(About this task): Reproduce the text of each of the following items verbatim, omitting the pictures from your response.

--*--

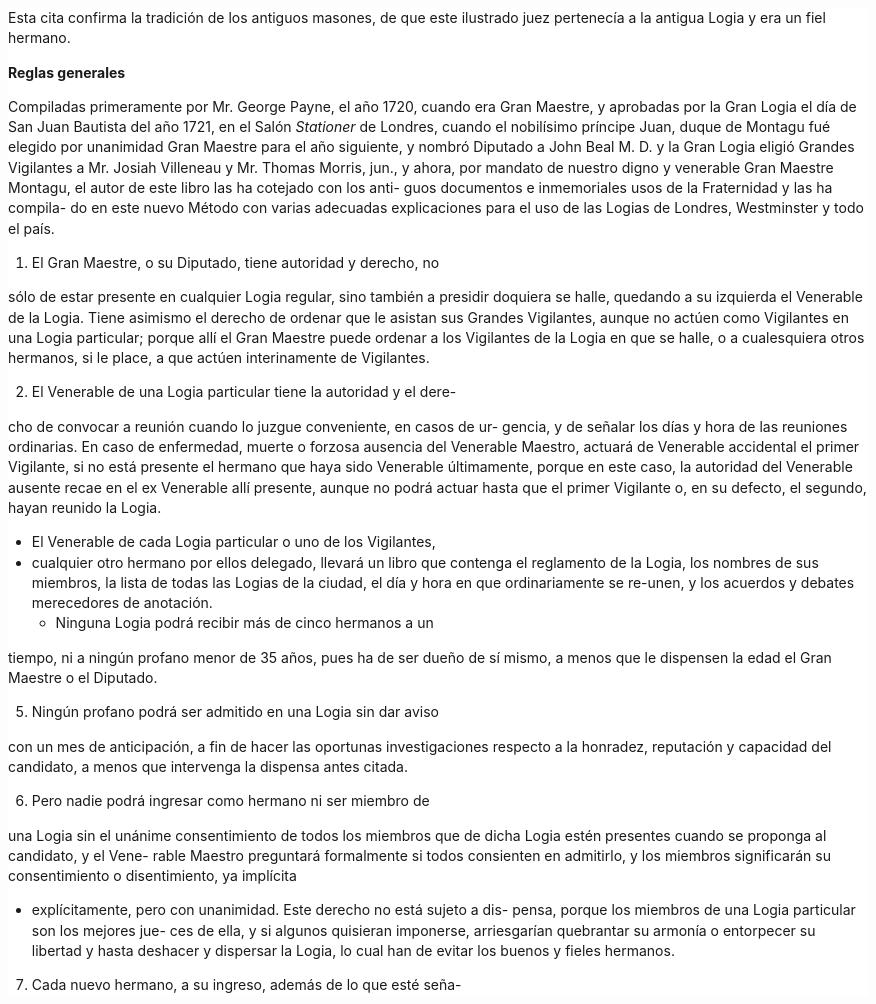 Esta cita confirma la tradición de los antiguos masones, de que este ilustrado juez pertenecía a la antigua Logia y era un fiel hermano. 

**Reglas generales** 

Compiladas  primeramente  por  Mr.  George  Payne,  el  año  1720, cuando era Gran Maestre, y aprobadas por la Gran Logia el día de San Juan Bautista del año 1721, en el Salón *Stationer* de Londres, cuando el nobilísimo príncipe Juan, duque de Montagu fué elegido por unanimidad Gran Maestre para el año siguiente, y nombró Diputado a John Beal M. D. y la Gran Logia eligió Grandes Vigilantes a Mr. Josiah Villeneau y Mr. Thomas Morris, jun., y ahora, por mandato de nuestro digno y venerable Gran Maestre Montagu, el autor de este libro las ha cotejado con los anti- guos documentos e inmemoriales usos de la Fraternidad y las ha compila- do en este nuevo Método con varias adecuadas explicaciones para el uso de las Logias de Londres, Westminster y todo el país. 

1. El Gran Maestre, o su Diputado, tiene autoridad y derecho, no 

sólo de estar presente en cualquier Logia regular, sino también a presidir doquiera se halle, quedando a su izquierda el Venerable de la Logia. Tiene asimismo el derecho de ordenar que le asistan sus Grandes Vigilantes, aunque no actúen como Vigilantes en una Logia particular; porque allí el Gran Maestre puede ordenar a los Vigilantes de la Logia en que se halle, o a cualesquiera otros hermanos, si le place, a que actúen interinamente de Vigilantes. 

2. El Venerable de una Logia particular tiene la autoridad y el dere-

cho de convocar a reunión cuando lo juzgue conveniente, en casos de ur- gencia, y de señalar los días y hora de las reuniones ordinarias. En caso de enfermedad, muerte o forzosa ausencia del Venerable Maestro, actuará de Venerable accidental el primer Vigilante, si no está presente el hermano que haya sido Venerable últimamente, porque en este caso, la autoridad del Venerable ausente recae en el ex Venerable allí presente, aunque no podrá actuar hasta que el primer Vigilante o, en su defecto, el segundo, hayan reunido la Logia. 

- El Venerable de cada Logia particular o uno de los Vigilantes, 
- cualquier otro hermano por ellos delegado, llevará un libro que contenga el reglamento de la Logia, los nombres de sus miembros, la lista de todas las Logias de la ciudad, el día y hora en que ordinariamente se re-unen, y los acuerdos y debates merecedores de anotación. 
  - Ninguna  Logia  podrá  recibir  más  de  cinco  hermanos  a  un 

tiempo, ni a ningún profano menor de 35 años, pues ha de ser dueño de sí mismo, a menos que le dispensen la edad el Gran Maestre o el Diputado. 

5. Ningún profano podrá ser admitido en una Logia sin dar aviso 

con un mes de anticipación, a fin de hacer las oportunas investigaciones respecto a la honradez, reputación y capacidad del candidato, a menos que intervenga la dispensa antes citada. 

6. Pero nadie podrá ingresar como hermano ni ser miembro de 

una Logia sin el unánime consentimiento de todos los miembros que de dicha Logia estén presentes cuando se proponga al candidato, y el Vene- rable Maestro preguntará formalmente si todos consienten en admitirlo, y los miembros significarán su consentimiento o disentimiento, ya implícita 

- explícitamente, pero con unanimidad. Este derecho no está sujeto a dis- pensa, porque los miembros de una Logia particular son los mejores jue- ces de ella, y si algunos quisieran imponerse, arriesgarían quebrantar su armonía o entorpecer su libertad y hasta deshacer y dispersar la Logia, lo cual han de evitar los buenos y fieles hermanos. 
7. Cada nuevo hermano, a su ingreso, además de lo que esté seña-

--*--

(Reply to the exercise):
 Esta cita confirma la tradición de los antiguos masones, de que este ilustrado juez pertenecía a la antigua Logia y era un fiel hermano. 

**Reglas generales** 

Compiladas  primeramente  por  Mr.  George  Payne,  el  año  1720, cuando era Gran Maestre, y aprobadas por la Gran Logia el día de San Juan Bautista del año 1721, en el Salón *Stationer* de Londres, cuando el nobilísimo príncipe Juan, duque de Montagu fué elegido por unanimidad Gran Maestre para el año siguiente, y nombró Diputado a John Beal M. D. y la Gran Logia eligió Grandes Vigilantes a Mr. Josiah Villeneau y Mr. Thomas Morris, jun., y ahora, por mandato de nuestro digno y venerable Gran Maestre Montagu, el autor de este libro las ha cotejado con los anti- guos documentos e inmemoriales usos de la Fraternidad y las ha compila- do en este nuevo Método con varias adecuadas explicaciones para el uso de las Logias de Londres, Westminster y todo el país. 

1. El Gran Maestre, o su Diputado, tiene autoridad y derecho, no 

sólo de estar presente en cualquier Logia regular, sino también a presidir doquiera se halle, quedando a su izquierda el Venerable de la Logia. Tiene asimismo el derecho de ordenar que le asistan sus Grandes Vigilantes, aunque no actúen como Vigilantes en una Logia particular; porque allí el Gran Maestre puede ordenar a los Vigilantes de la Logia en que se halle, o a cualesquiera otros hermanos, si le place, a que actúen interinamente de Vigilantes. 

2. El Venerable de una Logia particular tiene la autoridad y el dere-

cho de convocar a reunión cuando lo juzgue conveniente, en casos de ur- gencia, y de señalar los días y hora de las reuniones ordinarias. En caso de enfermedad, muerte o forzosa ausencia del Venerable Maestro, actuará de Venerable accidental el primer Vigilante, si no está presente el hermano que haya sido Venerable últimamente, porque en este caso, la autoridad del Venerable ausente recae en el ex Venerable allí presente, aunque no podrá actuar hasta que el primer Vigilante o, en su defecto, el segundo, hayan reunido la Logia. 

- El Venerable de cada Logia particular o uno de los Vigilantes, 
- cualquier otro hermano por ellos delegado, llevará un libro que contenga el reglamento de la Logia, los nombres de sus miembros, la lista de todas las Logias de la ciudad, el día y hora en que ordinariamente se re-unen, y los acuerdos y debates merecedores de anotación. 
  - Ninguna  Logia  podrá  recibir  más  de  cinco  hermanos  a  un 

tiempo, ni a ningún profano menor de 35 años, pues ha de ser dueño de sí mismo, a menos que le dispensen la edad el Gran Maestre o el Diputado. 

5. Ningún profano podrá ser admitido en una Logia sin dar aviso 

con un mes de anticipación, a fin de hacer las oportunas investigaciones respecto a la honradez, reputación y capacidad del candidato, a menos que intervenga la dispensa antes citada. 

6. Pero nadie podrá ingresar como hermano ni ser miembro de 

una Logia sin el unánime consentimiento de todos los miembros que de dicha Logia estén presentes cuando se proponga al candidato, y el Vene- rable Maestro preguntará formalmente si todos consienten en admitirlo, y los miembros significarán su consentimiento o disentimiento, ya implícita 

- explícitamente, pero con unanimidad. Este derecho no está sujeto a dis- pensa, porque los miembros de una Logia particular son los mejores jue- ces de ella, y si algunos quisieran imponerse, arriesgarían quebrantar su armonía o entorpecer su libertad y hasta deshacer y dispersar la Logia, lo cual han de evitar los buenos y fieles hermanos. 
7. Cada nuevo hermano, a su ingreso, además de lo que esté seña-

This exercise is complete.